YOUR TASK »
Return every line in the records below that contains the word "cookies".

THE DATA »
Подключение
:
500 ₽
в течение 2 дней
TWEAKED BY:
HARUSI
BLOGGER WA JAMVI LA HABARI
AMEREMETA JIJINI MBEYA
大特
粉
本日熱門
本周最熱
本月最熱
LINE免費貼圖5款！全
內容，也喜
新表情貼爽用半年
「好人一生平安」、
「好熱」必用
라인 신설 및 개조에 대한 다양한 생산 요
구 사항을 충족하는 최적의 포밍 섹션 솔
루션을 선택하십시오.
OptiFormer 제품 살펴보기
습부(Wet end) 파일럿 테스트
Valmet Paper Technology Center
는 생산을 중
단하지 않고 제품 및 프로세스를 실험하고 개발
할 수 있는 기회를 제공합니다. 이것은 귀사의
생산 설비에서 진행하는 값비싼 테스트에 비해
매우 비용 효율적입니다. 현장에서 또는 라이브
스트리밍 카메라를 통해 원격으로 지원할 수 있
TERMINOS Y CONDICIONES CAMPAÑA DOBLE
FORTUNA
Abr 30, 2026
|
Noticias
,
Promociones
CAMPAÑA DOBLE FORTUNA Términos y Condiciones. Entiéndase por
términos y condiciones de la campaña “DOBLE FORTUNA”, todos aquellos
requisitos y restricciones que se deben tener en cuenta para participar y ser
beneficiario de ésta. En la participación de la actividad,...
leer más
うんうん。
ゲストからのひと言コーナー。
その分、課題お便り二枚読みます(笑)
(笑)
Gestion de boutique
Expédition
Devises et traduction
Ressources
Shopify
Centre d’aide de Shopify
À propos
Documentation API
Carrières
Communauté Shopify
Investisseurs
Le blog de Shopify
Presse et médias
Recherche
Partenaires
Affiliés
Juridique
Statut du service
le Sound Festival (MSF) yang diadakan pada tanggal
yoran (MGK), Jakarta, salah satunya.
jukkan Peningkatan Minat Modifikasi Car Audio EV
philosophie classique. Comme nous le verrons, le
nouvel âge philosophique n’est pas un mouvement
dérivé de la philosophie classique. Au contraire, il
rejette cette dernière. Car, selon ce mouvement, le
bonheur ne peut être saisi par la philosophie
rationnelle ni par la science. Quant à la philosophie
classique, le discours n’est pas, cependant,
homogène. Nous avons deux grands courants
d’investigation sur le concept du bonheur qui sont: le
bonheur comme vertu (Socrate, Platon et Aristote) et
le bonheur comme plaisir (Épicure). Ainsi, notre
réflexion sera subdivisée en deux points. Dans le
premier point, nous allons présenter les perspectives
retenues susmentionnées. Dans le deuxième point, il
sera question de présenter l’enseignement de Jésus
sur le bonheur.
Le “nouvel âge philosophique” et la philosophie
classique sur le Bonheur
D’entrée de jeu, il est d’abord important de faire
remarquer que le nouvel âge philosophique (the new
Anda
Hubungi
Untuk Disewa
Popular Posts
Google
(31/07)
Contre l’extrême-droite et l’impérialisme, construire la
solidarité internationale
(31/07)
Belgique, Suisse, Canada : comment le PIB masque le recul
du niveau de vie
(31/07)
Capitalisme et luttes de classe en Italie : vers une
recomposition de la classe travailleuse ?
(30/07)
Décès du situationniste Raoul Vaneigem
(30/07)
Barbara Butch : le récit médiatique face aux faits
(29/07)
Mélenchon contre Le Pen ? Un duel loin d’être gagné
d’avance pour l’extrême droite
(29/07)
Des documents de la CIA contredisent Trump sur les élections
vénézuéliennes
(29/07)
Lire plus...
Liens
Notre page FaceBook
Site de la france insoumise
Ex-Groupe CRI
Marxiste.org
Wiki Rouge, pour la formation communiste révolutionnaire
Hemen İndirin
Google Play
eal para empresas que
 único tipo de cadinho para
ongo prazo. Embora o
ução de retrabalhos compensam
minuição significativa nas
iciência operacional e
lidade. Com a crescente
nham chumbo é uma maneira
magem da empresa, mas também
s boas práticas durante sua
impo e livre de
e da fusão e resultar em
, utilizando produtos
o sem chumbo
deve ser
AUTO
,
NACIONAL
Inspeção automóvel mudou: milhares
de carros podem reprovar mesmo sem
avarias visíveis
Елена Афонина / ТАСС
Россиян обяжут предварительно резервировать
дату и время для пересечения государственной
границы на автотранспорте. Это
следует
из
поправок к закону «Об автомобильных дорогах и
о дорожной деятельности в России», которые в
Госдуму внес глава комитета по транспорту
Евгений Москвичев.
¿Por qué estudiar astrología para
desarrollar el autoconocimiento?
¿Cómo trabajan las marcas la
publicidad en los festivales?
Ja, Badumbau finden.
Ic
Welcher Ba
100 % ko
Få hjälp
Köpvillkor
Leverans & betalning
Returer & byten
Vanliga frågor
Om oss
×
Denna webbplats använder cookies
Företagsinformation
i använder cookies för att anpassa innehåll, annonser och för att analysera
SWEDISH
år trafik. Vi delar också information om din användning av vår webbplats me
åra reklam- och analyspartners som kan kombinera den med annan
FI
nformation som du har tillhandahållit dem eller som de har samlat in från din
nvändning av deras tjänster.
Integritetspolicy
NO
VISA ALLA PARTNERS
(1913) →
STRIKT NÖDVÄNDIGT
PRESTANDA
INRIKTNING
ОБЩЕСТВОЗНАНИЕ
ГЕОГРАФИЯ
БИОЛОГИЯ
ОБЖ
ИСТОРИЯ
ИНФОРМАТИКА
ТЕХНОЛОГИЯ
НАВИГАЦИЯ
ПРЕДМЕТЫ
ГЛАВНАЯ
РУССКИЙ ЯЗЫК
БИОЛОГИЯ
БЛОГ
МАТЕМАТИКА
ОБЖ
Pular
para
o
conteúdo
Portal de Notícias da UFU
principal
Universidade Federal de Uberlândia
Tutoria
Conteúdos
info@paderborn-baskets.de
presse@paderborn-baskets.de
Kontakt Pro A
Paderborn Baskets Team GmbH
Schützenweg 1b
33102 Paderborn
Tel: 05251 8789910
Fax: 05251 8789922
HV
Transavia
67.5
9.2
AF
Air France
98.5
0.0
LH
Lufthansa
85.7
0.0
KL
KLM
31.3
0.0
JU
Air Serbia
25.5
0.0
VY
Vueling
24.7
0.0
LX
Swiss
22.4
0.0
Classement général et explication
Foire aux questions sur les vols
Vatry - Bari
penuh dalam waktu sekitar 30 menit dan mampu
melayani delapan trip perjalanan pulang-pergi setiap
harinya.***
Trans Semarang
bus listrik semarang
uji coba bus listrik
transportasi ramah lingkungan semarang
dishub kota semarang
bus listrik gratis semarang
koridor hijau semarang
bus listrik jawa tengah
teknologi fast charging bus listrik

WORKED SOLUTION »
Denna webbplats använder cookies
i använder cookies för att anpassa innehåll, annonser och för att analysera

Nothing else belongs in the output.